Yeah, sure. I think if AI didn’t exist we’d have a better chance that moral/philosophical progress could keep up with scientific/technological progress but I would still be quite concerned about human safety problems. I’m not sure why you ask this though. What do you think the implications of this are?
Comment
Comment
Ah, I think that all makes sense, but next time I suggest saying something like "to check my understanding" so that I don’t end up wondering what conclusions you might be leading me to. :)
Optimistic scenario 6: Technological progress in AI makes difficult philosophical problems much easier. (Lots of overlap with corrigibility). Early examples: Axelrod’s tournaments, Dennett on Conway’s Life as a tool for thinking more clearly about free will.
(This is probably a special case of corrigibilty).
Comment
This seems fairly unlikely to me except insofar as AI acts as a filter that forces us to refine our understanding. The examples you provide arguably didn’t make anything easier, just made what was already there more apparent to more people. This won’t help resolve the fundamental issues, though, although it may at least make more people aware of them (something, I’ll add, I hope to make more progress on at least within the community of folks already doing this work, let alone within a wider audience, because I continue to see, especially as goes epistemology, dangerous misunderstandings or ignorances of key ideas that pose a threat to successfully achieving AI alignment).
Unfortunately many philosophical problems may not have solutions of a form that allow us to construct something that definitely is what we want, but rather only permits us to say something is probably not what we want due to the fundamental ungroundability of our beliefs. My suspicion is that you are right, the problem is even harder than anyone currently realizes, and the best we can hope for is to winnow away as much stuff that obviously doesn’t work while still leaving us with lots of uncertainty about whether or not we can succeed at our safety objectives.
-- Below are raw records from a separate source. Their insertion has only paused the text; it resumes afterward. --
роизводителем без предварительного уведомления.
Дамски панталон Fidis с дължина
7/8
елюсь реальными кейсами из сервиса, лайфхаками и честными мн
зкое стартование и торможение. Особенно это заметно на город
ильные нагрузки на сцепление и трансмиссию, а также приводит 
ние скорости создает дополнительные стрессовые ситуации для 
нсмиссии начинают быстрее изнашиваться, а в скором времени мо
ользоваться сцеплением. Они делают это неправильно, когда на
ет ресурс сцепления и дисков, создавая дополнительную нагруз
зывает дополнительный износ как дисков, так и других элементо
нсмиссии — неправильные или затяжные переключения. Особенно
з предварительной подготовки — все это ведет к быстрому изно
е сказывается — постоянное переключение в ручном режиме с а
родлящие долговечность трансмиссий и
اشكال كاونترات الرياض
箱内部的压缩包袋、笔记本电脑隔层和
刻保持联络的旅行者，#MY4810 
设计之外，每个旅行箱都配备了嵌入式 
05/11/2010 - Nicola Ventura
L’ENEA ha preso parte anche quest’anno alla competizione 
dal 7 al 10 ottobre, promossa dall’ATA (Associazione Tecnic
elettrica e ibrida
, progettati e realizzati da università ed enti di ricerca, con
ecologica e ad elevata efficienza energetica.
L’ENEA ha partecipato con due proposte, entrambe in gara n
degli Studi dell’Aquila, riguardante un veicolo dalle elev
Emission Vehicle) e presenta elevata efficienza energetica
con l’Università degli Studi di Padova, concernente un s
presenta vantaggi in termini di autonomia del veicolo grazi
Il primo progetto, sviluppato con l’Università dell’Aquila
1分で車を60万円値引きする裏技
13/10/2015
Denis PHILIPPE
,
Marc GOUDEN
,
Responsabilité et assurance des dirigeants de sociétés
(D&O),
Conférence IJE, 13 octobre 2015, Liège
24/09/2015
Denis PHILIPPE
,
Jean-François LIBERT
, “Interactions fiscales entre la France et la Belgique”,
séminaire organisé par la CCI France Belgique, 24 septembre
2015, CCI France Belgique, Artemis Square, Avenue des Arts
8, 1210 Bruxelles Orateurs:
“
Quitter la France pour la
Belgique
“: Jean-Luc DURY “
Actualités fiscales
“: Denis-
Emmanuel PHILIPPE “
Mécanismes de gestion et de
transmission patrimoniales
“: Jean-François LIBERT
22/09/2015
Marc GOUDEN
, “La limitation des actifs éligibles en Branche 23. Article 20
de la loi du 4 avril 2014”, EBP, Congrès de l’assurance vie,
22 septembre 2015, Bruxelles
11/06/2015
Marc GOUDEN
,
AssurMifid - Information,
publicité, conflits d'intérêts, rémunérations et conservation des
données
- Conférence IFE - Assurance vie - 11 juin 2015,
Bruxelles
Everyone choosing how their share of ressources is used has the problem that everyone might be horrified at what someone else is doing.
A possible solution: we decide not to solve philosophical problems in irreversible way (e.g. "tiling universe with orgasmatronium is good") - which obviously creates astronomical opportunity costs, but also prevent astronomical risks of wrong solutions. Local agents solve different problems locally in different period of time (the same way as a normal human changes many philosophical systems and believes during his life).